Photo Credit: Kristin Karch
Since founding the label, DeHayes has also settled into roles as a partner and national publicist with Riot Act Media, working on national campaigns for various touring independent artists and record labels such as New West, Captured Tracks, Polyvinyl and Mexican Summer.
In 2015, she also began working as an adjunct professor teaching Publicity and Promotion for Music through UGA’s business school. Soon, she will be taking a break to focus on other endeavors as Andrew Rieger of Elf Power teaches the class.
More recently, in 2019, DeHayes took yet another job handling social media marketing for Smithsonian Folkways in Washington, D.C. Each week, she manages Smithsonian Folkways’ social media accounts and social marketing. She gets to sift through the historic nonprofit label’s digital archives and share older recordings that resonate with newer releases.

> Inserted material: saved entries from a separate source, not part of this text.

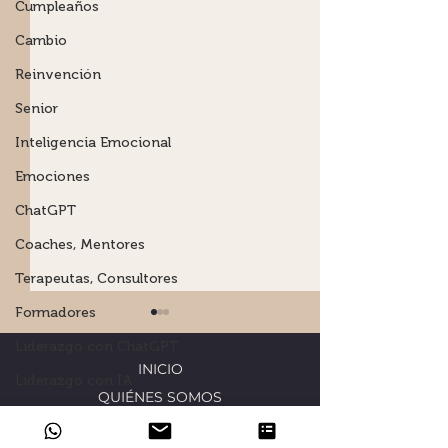
Cumpleaños
Cambio
Reinvención
Senior
Inteligencia Emocional
Emociones
ChatGPT
Coaches, Mentores
Terapeutas, Consultores
Formadores
Liderazgo con ChatGPT
INICIO
Liderazgo con IA
QUIÉNES SOMOS
Inteligencia Artificial
COACHING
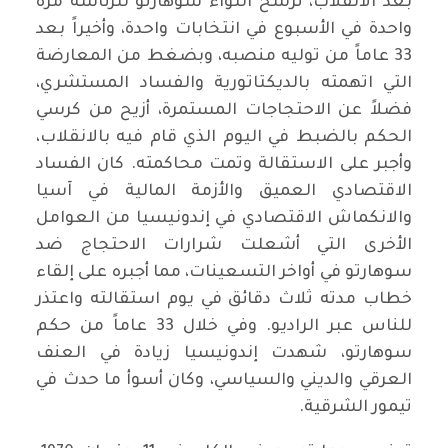
بعد الانقلاب، ترشح اللواء سوهارتو للرئاسة مرة
واحدة في الأسبوع في انتخابات واحدة، وأخيراً بعد
33 عاماً من توليه منصبه، وبضغط من المعارضة
التي اتهمته بالديكتاتورية والفساد المستشري،
فضلاً عن الاحتجاجات المستمرة، أزيح من كرسي
الحكم بالضبط في اليوم الذي قام فيه بالانقلاب،
وأجبر على الاستقالة وتمت محاكمته. كان الفساد
الاقتصادي العميق والأزمة المالية في آسيا
والانكماش الاقتصادي في إندونيسيا من العوامل
الأخرى التي أشعلت شرارات الاحتجاج ضد
سوهارتو في أواخر التسعينات، مما أجبره على إلقاء
خطاب مدته ثلاث دقائق في يوم استقالته واعتذر
للناس عبر الراديو. وفي خلال 33 عاماً من حكم
سوهارتو، شهدت إندونيسيا زيادة في العنف
العرقي والديني والسياسي، وكان أسوأ ما حدث في
تيمور الشرقية.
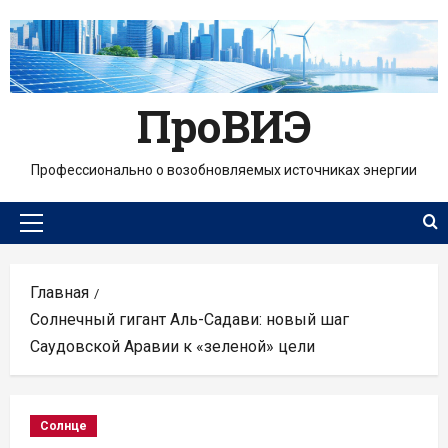
Перейти
к
содержимому
ПроВИЭ
Профессионально о возобновляемых источниках энергии
Основное
меню
Главная
Солнечный гигант Аль-Садави: новый шаг
Саудовской Аравии к «зеленой» цели
Солнце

DeHayes’ ability to manage so many endeavors underscores her profile as a nimble, self-made entrepreneur. It’s a skill and a mindset that she has developed since childhood.
“I was an only child, and there weren’t many kids on my street,” she says. “I spent a lot of time in my room tinkering with projects. I see that come out when I’m at the office packing orders, looking at designs and quantities, adding data into a spreadsheet.”
As the label grows, DeHayes keeps most of her business affairs planted firmly within Georgia’s creative industry. Arbor Labor Union’s singer and guitar player Bo Orr handles most of the design work with Brooklynite Bailey Elder. Vinyl LPs are pressed at Kindercore Records, and all of Arrowhawk’s merch is printed at RubySue Graphics, including a Nalgene bottle branded with artwork from Jeffrey Silverstein’s You Become The Mountain.
As the pandemic became a reality, Silverstein had to cancel a tour supporting the new release. Shana Falana’s first SXSW was canceled, and much of the advance work for Nana Grizol’s new album has been disrupted, but the plan is to move forward. In April, Nana Grizol released a video for “Future Version” from South Somewhere Else, in hopes that the world will be moving again by June.
For DeHayes, the seven-year anniversary party will happen later, although it’s too soon to say when. In the meantime, her mission is to keep music flowing out to the people who want it and need it most. “We’re doing an indie record store exclusive of colored vinyl with the Nana Grizol LP,” DeHayes says. “That’s something we do with most releases, but it feels more important now to offer something to independent shops that big box retailers won’t have. Everyone is pointing to the Spanish flu as our historical model, but that was not in most peoples’ lifetimes,” she adds. “We’re all trying to logistically navigate a situation that is unprecedented in our lifetimes.”